### Job item
List each line of the data that holds the word "problemi".

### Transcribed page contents
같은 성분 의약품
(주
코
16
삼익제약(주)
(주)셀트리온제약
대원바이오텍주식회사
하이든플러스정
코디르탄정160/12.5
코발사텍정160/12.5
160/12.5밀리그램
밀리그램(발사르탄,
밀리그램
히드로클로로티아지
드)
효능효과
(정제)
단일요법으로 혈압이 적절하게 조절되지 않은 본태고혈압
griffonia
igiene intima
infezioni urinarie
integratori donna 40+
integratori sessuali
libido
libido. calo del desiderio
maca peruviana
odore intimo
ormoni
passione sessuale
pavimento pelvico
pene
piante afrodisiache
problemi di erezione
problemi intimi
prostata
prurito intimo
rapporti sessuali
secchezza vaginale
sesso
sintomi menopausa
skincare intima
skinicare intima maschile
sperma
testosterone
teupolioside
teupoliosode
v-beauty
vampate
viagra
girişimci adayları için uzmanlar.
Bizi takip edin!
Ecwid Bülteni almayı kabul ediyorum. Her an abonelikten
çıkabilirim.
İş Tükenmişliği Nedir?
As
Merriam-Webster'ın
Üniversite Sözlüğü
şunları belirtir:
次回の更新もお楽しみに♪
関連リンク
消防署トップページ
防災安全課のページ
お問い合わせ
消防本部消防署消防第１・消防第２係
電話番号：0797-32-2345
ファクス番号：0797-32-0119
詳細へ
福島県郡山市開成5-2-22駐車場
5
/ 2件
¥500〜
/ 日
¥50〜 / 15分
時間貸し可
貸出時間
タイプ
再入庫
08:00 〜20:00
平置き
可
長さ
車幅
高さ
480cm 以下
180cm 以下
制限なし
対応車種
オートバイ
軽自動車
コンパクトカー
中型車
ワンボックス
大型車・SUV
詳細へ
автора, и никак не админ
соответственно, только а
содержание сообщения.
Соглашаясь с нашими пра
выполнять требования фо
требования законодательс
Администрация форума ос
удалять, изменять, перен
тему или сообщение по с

### Response area
problemi di erezione
problemi intimi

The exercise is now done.